Email is arguably the most popular means of professional communication today. And at some point, you may have to send an email to people that don’t know you or have your email address in their contacts list. In this case, there is a high probability of having your mail end up in the recipients’ spam folder. This is especially true if you’re in sales and marketing. Here are a few tips to help you prevent this or reduce it to the barest minimum:
1. Use simple formatting
Don’t attempt to impress your recipients with background colours, unusual font size, multiple font styles and font colours. Avoid excessive use of underlining, bolding and italicising. These elements make your email look like a sales letter thus increasing the probability of being marked as spam. The goal is to make your communication clear by making the content easy to read. Stick to one font and maintain the same size and colour throughout the email.
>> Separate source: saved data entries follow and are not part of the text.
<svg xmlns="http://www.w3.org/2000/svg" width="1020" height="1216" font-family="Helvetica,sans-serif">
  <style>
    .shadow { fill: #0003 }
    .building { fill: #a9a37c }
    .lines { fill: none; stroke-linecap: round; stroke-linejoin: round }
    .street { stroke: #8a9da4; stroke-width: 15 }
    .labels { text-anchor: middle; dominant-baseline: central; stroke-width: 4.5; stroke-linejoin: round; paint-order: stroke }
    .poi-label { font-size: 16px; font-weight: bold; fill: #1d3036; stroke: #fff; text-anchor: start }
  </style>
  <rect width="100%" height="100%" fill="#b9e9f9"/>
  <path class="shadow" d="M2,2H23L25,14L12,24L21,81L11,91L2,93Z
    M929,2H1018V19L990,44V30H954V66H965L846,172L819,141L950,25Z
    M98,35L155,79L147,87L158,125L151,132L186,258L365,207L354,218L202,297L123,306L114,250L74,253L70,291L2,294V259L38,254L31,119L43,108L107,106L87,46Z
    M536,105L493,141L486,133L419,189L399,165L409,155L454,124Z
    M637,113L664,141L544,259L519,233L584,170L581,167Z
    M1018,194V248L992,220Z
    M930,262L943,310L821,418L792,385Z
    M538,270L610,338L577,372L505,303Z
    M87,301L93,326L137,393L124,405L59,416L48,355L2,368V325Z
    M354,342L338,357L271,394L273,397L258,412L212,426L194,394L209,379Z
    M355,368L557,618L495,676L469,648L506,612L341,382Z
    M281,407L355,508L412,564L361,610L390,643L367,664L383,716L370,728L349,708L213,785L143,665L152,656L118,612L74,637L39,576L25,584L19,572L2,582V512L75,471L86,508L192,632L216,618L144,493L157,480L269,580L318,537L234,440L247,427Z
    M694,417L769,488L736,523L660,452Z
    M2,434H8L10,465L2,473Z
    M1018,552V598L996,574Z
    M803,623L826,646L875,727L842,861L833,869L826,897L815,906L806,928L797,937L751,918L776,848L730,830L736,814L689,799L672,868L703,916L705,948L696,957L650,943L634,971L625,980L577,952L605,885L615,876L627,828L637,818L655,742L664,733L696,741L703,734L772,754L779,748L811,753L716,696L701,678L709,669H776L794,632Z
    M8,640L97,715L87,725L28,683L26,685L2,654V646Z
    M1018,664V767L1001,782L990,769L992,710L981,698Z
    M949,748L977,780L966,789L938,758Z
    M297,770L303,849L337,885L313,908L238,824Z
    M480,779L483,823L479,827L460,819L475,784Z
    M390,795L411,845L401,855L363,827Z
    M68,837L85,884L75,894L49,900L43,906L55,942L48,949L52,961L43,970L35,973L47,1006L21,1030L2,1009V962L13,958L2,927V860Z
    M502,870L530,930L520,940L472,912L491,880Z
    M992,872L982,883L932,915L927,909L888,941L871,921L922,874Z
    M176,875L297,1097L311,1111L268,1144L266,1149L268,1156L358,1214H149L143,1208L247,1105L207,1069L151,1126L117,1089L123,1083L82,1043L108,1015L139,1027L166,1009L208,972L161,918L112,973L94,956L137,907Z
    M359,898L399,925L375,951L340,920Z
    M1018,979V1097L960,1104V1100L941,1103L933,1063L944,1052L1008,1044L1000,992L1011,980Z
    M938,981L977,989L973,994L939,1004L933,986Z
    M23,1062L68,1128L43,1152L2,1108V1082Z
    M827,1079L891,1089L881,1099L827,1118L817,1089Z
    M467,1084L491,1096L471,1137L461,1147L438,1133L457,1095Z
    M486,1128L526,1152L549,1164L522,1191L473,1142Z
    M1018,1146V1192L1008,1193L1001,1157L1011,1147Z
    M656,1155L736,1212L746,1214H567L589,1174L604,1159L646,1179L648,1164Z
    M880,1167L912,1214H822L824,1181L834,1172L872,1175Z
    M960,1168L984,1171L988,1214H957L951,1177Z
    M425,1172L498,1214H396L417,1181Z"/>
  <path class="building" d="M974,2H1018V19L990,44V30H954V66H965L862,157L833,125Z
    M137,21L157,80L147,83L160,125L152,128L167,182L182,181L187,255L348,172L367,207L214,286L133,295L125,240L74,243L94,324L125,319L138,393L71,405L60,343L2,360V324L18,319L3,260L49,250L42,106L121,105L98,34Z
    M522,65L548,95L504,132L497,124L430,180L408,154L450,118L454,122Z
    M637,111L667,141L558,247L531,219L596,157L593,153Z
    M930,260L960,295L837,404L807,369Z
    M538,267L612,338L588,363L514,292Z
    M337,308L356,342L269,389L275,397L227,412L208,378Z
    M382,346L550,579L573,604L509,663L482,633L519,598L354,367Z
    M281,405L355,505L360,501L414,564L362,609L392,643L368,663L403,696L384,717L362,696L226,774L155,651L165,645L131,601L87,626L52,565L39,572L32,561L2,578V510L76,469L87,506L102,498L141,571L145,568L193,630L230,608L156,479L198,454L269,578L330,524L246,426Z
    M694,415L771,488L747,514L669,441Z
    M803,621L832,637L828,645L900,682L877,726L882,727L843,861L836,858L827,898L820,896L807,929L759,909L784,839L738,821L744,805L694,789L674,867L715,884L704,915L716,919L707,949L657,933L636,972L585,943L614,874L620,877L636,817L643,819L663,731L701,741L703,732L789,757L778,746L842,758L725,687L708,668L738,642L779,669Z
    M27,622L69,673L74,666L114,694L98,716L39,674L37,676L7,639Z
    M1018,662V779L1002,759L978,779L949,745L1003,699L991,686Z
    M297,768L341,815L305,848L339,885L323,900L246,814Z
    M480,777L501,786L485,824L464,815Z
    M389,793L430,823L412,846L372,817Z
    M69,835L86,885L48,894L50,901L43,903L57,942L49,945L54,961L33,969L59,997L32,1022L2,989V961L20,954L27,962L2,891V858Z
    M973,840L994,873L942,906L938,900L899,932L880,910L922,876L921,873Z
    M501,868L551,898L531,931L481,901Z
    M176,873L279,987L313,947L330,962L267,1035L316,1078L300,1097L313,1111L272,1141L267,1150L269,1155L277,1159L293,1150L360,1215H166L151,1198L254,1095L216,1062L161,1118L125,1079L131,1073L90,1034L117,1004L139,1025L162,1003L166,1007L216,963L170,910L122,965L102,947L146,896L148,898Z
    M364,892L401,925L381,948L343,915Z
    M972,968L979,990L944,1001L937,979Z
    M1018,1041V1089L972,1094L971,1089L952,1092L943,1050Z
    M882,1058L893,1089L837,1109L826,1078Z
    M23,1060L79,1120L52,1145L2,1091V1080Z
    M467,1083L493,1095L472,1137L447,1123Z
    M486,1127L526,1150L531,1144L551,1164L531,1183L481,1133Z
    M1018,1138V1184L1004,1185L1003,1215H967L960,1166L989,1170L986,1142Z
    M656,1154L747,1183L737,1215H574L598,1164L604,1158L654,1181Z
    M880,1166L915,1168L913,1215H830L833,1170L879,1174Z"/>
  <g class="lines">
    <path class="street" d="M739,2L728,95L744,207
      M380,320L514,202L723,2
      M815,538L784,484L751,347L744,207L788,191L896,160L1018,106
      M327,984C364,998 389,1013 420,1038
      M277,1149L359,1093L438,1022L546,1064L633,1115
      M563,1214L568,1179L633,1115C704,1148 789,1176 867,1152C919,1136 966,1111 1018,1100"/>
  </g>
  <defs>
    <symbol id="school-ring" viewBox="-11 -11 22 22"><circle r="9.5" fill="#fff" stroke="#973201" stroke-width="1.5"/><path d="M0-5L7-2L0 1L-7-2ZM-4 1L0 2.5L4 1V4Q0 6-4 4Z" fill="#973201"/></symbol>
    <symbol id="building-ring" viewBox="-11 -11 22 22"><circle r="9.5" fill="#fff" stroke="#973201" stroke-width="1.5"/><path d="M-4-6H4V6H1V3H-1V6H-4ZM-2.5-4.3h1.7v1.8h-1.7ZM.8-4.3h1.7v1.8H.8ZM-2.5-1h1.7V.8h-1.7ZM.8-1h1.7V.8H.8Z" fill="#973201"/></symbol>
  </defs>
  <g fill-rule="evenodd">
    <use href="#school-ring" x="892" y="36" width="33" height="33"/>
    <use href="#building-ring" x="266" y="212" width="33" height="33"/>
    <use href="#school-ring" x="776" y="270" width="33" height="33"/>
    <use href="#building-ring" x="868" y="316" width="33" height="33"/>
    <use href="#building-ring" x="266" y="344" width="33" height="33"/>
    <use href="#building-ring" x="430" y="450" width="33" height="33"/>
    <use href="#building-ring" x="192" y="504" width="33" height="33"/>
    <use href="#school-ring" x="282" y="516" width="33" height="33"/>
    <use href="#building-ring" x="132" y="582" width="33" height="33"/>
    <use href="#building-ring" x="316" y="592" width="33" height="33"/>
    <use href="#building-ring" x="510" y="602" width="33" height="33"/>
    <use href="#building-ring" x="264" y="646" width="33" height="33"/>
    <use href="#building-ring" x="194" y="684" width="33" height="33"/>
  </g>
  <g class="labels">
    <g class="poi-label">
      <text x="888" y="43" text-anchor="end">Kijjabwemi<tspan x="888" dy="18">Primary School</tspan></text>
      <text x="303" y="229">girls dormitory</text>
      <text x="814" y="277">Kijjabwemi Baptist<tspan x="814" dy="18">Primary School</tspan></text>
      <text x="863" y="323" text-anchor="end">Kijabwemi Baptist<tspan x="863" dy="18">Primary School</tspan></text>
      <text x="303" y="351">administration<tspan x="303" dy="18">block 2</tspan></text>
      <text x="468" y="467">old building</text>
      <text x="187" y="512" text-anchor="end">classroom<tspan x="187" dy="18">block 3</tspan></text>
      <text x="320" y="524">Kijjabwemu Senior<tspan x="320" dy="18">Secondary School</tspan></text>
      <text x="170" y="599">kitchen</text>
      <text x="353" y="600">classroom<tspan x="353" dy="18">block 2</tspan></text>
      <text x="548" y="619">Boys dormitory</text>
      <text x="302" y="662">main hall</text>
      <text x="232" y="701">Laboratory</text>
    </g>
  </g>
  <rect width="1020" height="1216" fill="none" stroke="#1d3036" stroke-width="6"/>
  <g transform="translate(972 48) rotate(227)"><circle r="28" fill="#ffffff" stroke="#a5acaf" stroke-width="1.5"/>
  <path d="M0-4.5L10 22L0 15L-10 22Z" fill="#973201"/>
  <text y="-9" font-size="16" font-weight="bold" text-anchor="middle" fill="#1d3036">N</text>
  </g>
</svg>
2. Limit the use of graphics
Your message is likely to end up in spam folder when it contains several graphics. This is because many spam filters cannot discriminate between graphics and adult content. You really don’t need to have more than one or two elements of graphics in your message. Even if it doesn’t get caught by spam filters, the recipients may not find it easy to read especially if they are accessing their mail on a mobile device.
3. Be creative with your subject title
Try to customise your email subject as much as possible. This will reduce the likelihood of using a ‘spammy’ title. For instance, you could include your company name or a name that is not strange to the recipient(s).
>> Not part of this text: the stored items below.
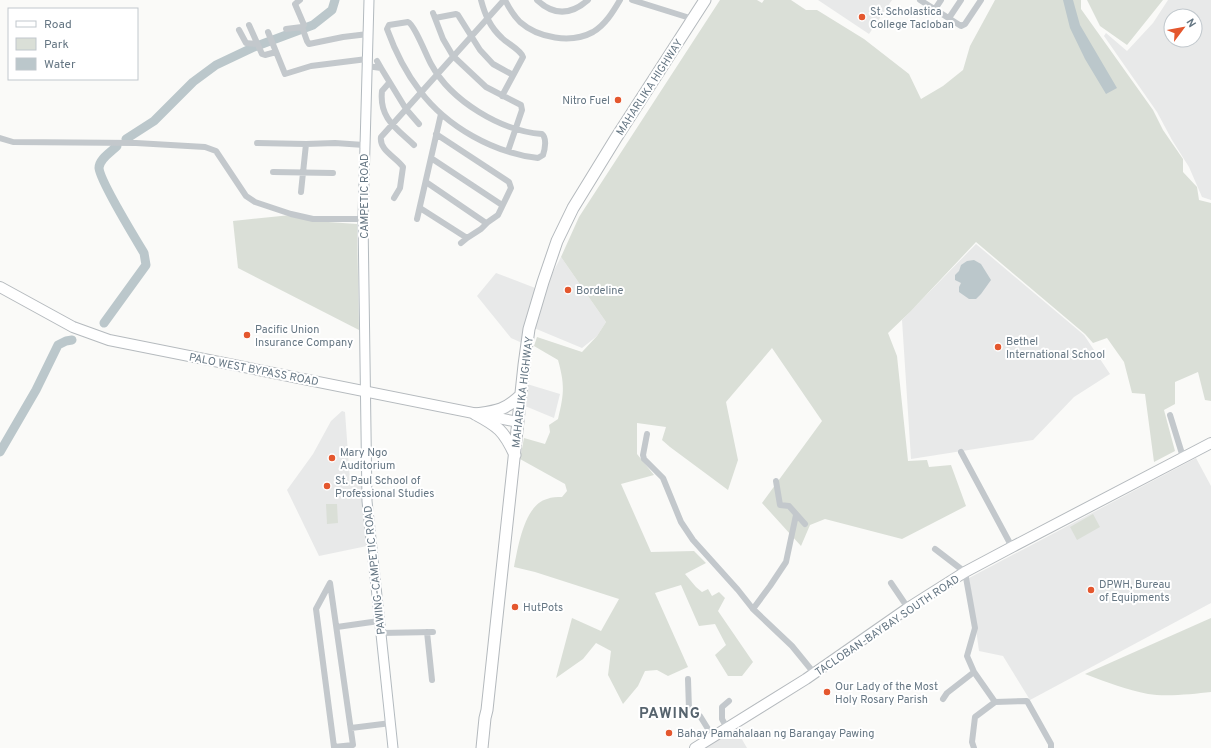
<svg xmlns="http://www.w3.org/2000/svg" width="1211" height="748" font-family="Overpass,sans-serif">
<style>
.built{fill:#e8e9e9;fill-rule:evenodd}
.green{fill:#dadfd7}
.water{fill:#bbc7cb}
.lines{fill:none;stroke-linecap:round;stroke-linejoin:round}
.river{stroke:#bbc7cb;stroke-width:9}
.secondary-casing{stroke:#b3babf;stroke-width:11}
.primary-casing{stroke:#b5babe;stroke-width:12}
.highway-casing{stroke:#b4b9bd;stroke-width:13}
.street{stroke:#c3c8cc;stroke-width:6}
.secondary{stroke:#fff;stroke-width:9}
.primary{stroke:#fff;stroke-width:10}
.highway{stroke:#fff;stroke-width:11}
.poi-dot{fill:#e4572e;stroke:#fff;stroke-width:1.5}
.labels{text-anchor:middle;stroke-width:4;stroke-linejoin:round;paint-order:stroke}
.poi-label{font-size:11px;fill:#657683;stroke:#fff;text-anchor:start}
.street-label{font-size:11px;fill:#657683;stroke:#fff}
.district-label{font-size:15px;font-weight:bold;letter-spacing:1px;fill:#57646e;stroke:#fff}
</style>
<rect width="100%" height="100%" fill="#fafaf8"/>
<path class="built" d="M818,0H892L869,34Z
M1168,0H1211V200L1202,197L1189,167L1172,140L1157,112L1104,36L1106,33L1127,51L1153,23ZM1171,16H1195V40H1171Z
M976,244L1084,335L1110,374L1074,397L1033,440L911,459L902,320Z
M561,257L606,322L597,336L582,348L534,328L529,346L511,338L477,296L496,273L543,291Z
M527,384L560,394L554,418L525,406Z
M342,411L345,412L350,481H363L367,546L319,556L287,490L313,454L331,421Z
M1196,458L1211,486V603L1030,700L1003,656L979,651L969,578Z
M736,729L747,748H704Z"/>
<path class="green" d="M720,0H757L762,3L764,0H791L806,10H817L864,39L909,74L921,99L943,86L963,70L970,46L995,0H1081V9L1153,110L1163,130L1183,159V172L1197,187L1199,200L1211,203V401L1205,400L1198,372L1175,382V404L1164,410L1175,451L1154,462L1145,394L1132,393L1124,362L1107,338L1093,343L1085,334L976,242L910,312L888,333L897,356L908,461L927,460L929,467L951,465L966,506L902,539L825,519L810,525L801,546L762,503L822,421L772,348L726,402L738,460L728,490L670,447L662,440L666,427L637,423V454L654,475L621,484L651,552L694,551L706,563L685,574L696,587L702,592L708,589L712,596L719,592L725,598L718,611L753,662L742,676H728L715,655L726,645L715,624L699,626L681,585L655,593L688,667L668,676L657,670L645,671L638,686L623,704L608,675L611,651L596,643L583,659L556,678L572,618L601,631L619,599L535,572L514,567C518,548 524,505 547,499C552,497 557,497 562,497L567,491L565,484L520,459L524,438L545,444L550,432L549,425L558,419C564,394 565,385 558,360L534,346L537,337L582,352L597,336L606,322L561,257L579,217Z
M1087,0H1163L1127,45L1100,26Z
M291,215L314,221L357,224L359,330L238,268L233,221Z
M326,504H337L338,523L327,524Z
M1093,514L1100,527L1077,540L1070,527Z
M1211,618V692C1193,694 1166,697 1148,694C1127,690 1106,682 1085,674Z"/>
<path class="water" d="M1063,0H1073L1080,25L1117,88L1106,94L1085,59L1070,28Z
M974,260L981,264L991,280L981,294L976,299H969L959,292V287L961,283L955,280V275L959,271L961,265L967,261Z"/>
<g class="lines">
<path class="river" d="M126,139L154,121L193,82L216,65L254,47L313,25L332,10L335,0
M104,323L146,265L144,253C135,238 100,181 99,168C99,159 111,152 117,146
M0,452L36,390L58,345L66,341L72,340"/>
<defs>
<path id="secondary" d="M369,0L363,219L367,501L393,748"/>
<path id="primary" d="M0,287L73,327L109,340L518,422
M695,748L806,679L908,608L965,572L1012,547L1211,443"/>
<path id="highway" d="M475,414C498,426 504,431 515,455
M475,414C496,411 504,411 521,395
M482,748L485,718L487,710L524,365L529,329L543,282L557,241L573,208L616,138L705,0"/>
</defs>
<use href="#secondary" class="secondary-casing"/>
<use href="#primary" class="primary-casing"/>
<use href="#highway" class="highway-casing"/>
<path class="street" d="M300,0L295,4L304,25L302,27
M481,0C485,15 490,27 502,38C508,44 521,50 523,57L502,96
M505,0C509,8 514,16 520,22C538,38 571,44 593,32C605,25 613,12 620,0
M537,0C554,16 571,15 588,0
M632,0L693,19
M920,0L961,26L965,24L981,0
M935,9L941,0
M433,13L443,39L453,56L486,87L521,105L522,110L508,151
M435,18L456,14L458,15L480,50L493,64L513,75
M949,18L961,0
M408,22C414,24 427,57 431,64C451,101 501,131 542,134C547,138 545,149 543,155L538,158C494,153 447,127 420,91C406,73 395,51 387,29L389,25Z
M249,25L262,54L265,55L276,52
M286,29L302,27L307,41L309,44L343,37L368,34
M239,30L246,43L257,44
M268,32L285,74L311,66L367,59
M377,61L381,68
M367,66L381,68L406,109L419,124
M389,83L382,91C379,118 396,128 414,145
M436,134L509,182L511,188L498,215L488,222L481,229L467,238L461,243
M0,138L13,142L136,143L205,147L216,151L246,196L255,202L291,214L313,219H363
M257,143L306,144L335,143L364,145
M431,158L502,205
M273,172L333,173
M426,182L486,223
M301,192L306,144
M394,198L400,188L403,167C396,157 379,150 381,137L504,0
M420,208L467,238
M417,219L441,114
M1170,415L1183,457
M647,434L643,455L644,459L663,478L681,522L693,540L738,590L753,609L792,646L814,673
M961,452L1012,547
M776,481L780,505L789,506L805,524
M935,549L965,572L975,628L967,656L974,672L995,702L1027,701L1051,744V748
M330,583L353,745L334,747L316,609Z
M891,583L908,608
M753,609L770,586L786,562L796,515
M337,627L379,621
M427,632L432,680
M381,633L433,632
M688,679L689,710L691,713L700,716L713,737
M943,699L947,693L974,672
M351,728L391,723
M727,728L722,719V707L729,701
M974,748L972,742L975,717L995,702"/>
<use href="#secondary" class="secondary"/>
<use href="#primary" class="primary"/>
<use href="#highway" class="highway"/>
</g>
<g class="poi-dot">
<circle cx="862" cy="17" r="4"/>
<circle cx="618" cy="100" r="4"/>
<circle cx="568" cy="290" r="4"/>
<circle cx="247" cy="335" r="4"/>
<circle cx="998" cy="347" r="4"/>
<circle cx="332" cy="458" r="4"/>
<circle cx="327" cy="486" r="4"/>
<circle cx="1091" cy="590" r="4"/>
<circle cx="515" cy="607" r="4"/>
<circle cx="827" cy="692" r="4"/>
<circle cx="669" cy="733" r="4"/>
</g>
<g class="labels">
<g class="poi-label">
<text x="870" y="15">St. Scholastica<tspan x="870" dy="13">College Tacloban</tspan></text>
<text x="610" y="104" text-anchor="end">Nitro Fuel</text>
<text x="576" y="294">Bordeline</text>
<text x="255" y="333">Pacific Union<tspan x="255" dy="13">Insurance Company</tspan></text>
<text x="1006" y="345">Bethel<tspan x="1006" dy="13">International School</tspan></text>
<text x="340" y="456">Mary Ngo<tspan x="340" dy="13">Auditorium</tspan></text>
<text x="335" y="484">St. Paul School of<tspan x="335" dy="13">Professional Studies</tspan></text>
<text x="1099" y="588">DPWH, Bureau<tspan x="1099" dy="13">of Equipments</tspan></text>
<text x="523" y="611">HutPots</text>
<text x="835" y="690">Our Lady of the Most<tspan x="835" dy="13">Holy Rosary Parish</tspan></text>
<text x="677" y="737">Bahay Pamahalaan ng Barangay Pawing</text>
</g>
<g class="street-label">
<text transform="translate(649 87) rotate(-57)" y="4">MAHARLIKA HIGHWAY</text>
<text transform="translate(364 196) rotate(-90)" y="4">CAMPETIC ROAD</text>
<text transform="translate(254 369) rotate(11)" y="4">PALO WEST BYPASS ROAD</text>
<text transform="translate(522 392) rotate(-83)" y="4">MAHARLIKA HIGHWAY</text>
<text transform="translate(374 570) rotate(-96)" y="4">PAWING-CAMPETIC ROAD</text>
<text transform="translate(887 625) rotate(-34)" y="4">TACLOBAN-BAYBAY SOUTH ROAD</text>
</g>
<g class="district-label">
<text x="670" y="718">PAWING</text>
</g>
</g>
<rect x="8" y="8" width="130" height="72" fill="#ffffff" stroke="#c1c8cd"/>
<rect x="16" y="21" width="20" height="6" fill="#ffffff" stroke="#c1c8cd"/>
<text x="44" y="28" font-size="12" fill="#657683">Road</text>
<rect x="16" y="38" width="20" height="12" fill="#dadfd7" stroke="#c1c8cd"/>
<text x="44" y="48" font-size="12" fill="#657683">Park</text>
<rect x="16" y="58" width="20" height="12" fill="#bbc7cb" stroke="#c1c8cd"/>
<text x="44" y="68" font-size="12" fill="#657683">Water</text>
<g transform="translate(1183 28) rotate(58)"><circle r="19" fill="#ffffff" stroke="#c1c8cd"/>
<path d="M0-3L7 15L0 10L-7 15Z" fill="#e4572e"/>
<text y="-6" font-size="11" font-weight="bold" text-anchor="middle" fill="#657683">N</text>
</g>
</svg>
In your e-mail header, include something unique to the recipient and therefore unlikely to be identified as spam. Examples could include your company name, the name of one of your recipient’s competitors, or the name of a person the recipient is already familiar with.
4. Mind your words
Some words are especially likely to trigger spam filters. Such words include cash, cheap, congratulations, credit, discount, free, price, subscribe, trading, win, winner and many others. You get the idea? Most of these words have to do with selling stuff, lottery etc. Avoid such words in the subject and body of your mail; otherwise your message may get trapped in the spam folder. In fact, some bulk SMS platforms will not even allow you to send a message that includes any of those words. The “send” option will be unavailable until you remove the ‘salesy’ word(s).
5. Be discreet with hyperlinks
In some cases, especially when sending marketing mails or carrying out prospecting activities, you may need to include links in your mails. This increases the chances of triggering spam filters because junk mails are often ridden with links. Consequently, if you’re going to use links at all, use them sparingly and ensure that you have ample text such that the volume of text far outweighs the hyperlinks. More importantly, never link to known spammers; otherwise you can be sure that spam filters will associate you with them and their reputation will rub off on you.
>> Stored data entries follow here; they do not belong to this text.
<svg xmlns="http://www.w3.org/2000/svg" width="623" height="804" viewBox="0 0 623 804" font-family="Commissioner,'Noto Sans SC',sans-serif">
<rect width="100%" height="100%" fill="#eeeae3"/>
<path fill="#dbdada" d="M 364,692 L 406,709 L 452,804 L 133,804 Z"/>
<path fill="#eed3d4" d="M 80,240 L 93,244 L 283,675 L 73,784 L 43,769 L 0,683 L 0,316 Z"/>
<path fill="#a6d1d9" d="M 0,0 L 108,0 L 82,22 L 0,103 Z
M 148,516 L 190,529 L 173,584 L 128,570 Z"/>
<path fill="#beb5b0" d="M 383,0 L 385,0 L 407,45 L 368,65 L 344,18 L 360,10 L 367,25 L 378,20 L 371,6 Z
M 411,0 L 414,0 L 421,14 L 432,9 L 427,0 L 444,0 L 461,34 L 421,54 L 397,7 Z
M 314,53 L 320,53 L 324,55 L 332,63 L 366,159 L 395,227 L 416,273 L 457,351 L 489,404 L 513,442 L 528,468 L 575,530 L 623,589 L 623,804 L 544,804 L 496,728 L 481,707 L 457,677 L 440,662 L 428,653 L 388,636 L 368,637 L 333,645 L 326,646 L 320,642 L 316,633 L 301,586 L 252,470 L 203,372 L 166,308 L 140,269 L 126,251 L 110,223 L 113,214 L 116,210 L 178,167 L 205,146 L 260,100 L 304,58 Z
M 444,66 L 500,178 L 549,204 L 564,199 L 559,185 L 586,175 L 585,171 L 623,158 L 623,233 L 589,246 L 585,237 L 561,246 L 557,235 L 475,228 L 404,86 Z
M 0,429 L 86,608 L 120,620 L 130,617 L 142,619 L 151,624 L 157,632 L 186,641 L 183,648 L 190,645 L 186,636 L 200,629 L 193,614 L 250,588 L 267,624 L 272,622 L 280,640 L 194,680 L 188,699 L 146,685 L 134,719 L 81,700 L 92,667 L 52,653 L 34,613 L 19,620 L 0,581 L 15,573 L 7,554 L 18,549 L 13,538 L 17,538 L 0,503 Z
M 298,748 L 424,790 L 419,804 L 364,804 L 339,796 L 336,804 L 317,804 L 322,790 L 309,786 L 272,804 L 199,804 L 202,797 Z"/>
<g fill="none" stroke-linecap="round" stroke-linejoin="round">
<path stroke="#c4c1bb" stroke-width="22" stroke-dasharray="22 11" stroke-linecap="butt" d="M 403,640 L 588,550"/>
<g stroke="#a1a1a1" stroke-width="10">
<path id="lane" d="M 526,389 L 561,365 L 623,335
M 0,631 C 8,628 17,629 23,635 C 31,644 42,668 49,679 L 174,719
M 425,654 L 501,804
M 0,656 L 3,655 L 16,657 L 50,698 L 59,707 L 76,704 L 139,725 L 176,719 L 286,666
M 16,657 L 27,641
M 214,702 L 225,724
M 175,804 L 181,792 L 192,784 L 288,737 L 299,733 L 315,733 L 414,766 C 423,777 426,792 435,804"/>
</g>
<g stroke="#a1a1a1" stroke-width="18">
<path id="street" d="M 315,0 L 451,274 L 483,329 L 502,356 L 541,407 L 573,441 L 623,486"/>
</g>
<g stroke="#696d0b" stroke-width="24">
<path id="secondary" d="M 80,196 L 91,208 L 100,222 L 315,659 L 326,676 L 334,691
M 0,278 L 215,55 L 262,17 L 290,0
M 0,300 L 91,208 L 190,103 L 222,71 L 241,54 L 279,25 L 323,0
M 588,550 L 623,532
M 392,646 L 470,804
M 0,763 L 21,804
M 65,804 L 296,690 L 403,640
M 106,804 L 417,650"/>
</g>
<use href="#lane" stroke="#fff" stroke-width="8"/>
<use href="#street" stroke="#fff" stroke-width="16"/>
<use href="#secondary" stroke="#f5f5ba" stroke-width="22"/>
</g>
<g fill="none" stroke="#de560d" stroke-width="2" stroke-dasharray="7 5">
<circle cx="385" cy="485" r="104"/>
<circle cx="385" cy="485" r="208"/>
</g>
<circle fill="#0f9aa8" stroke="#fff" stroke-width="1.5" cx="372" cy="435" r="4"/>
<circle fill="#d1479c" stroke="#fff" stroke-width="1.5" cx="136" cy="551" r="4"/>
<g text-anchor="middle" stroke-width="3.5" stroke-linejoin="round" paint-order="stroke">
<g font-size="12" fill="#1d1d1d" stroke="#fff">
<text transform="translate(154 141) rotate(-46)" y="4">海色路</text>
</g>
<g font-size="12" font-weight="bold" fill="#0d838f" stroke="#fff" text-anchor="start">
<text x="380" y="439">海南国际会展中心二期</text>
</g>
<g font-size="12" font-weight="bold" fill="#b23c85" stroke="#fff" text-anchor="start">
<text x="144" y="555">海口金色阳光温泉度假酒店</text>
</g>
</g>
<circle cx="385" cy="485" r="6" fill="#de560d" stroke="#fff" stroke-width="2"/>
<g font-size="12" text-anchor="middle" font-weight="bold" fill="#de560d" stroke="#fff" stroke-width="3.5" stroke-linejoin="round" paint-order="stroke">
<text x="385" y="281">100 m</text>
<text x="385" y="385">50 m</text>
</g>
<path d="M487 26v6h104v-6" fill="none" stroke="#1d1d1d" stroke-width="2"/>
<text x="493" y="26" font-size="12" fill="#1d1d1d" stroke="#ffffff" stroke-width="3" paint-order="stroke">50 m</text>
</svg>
6. Use spam checking tools
One other way to increase your chances of having your mail enter recipients’ inbox rather than spam folder is to use tools like Mailing Check and Contactology. If you’re sending mails with services like Mailchimp take advantage of their inbuilt spam grading tools to check the possibility of having your mails fire spam triggers.
Just in case you’re wondering what the big deal is, you need to know that having your emails marked as spam on a frequent basis will damage your reputation. You can be reported for abuse and have your email address blocked by global spam filters. In some cases, your email will even be disabled altogether. I’ve seen this happen to a friend. While you cannot be certain that any of the aforementioned precautions will grant your email access to the recipients’ inbox, you can be sure that following the guidelines will greatly increase your chances.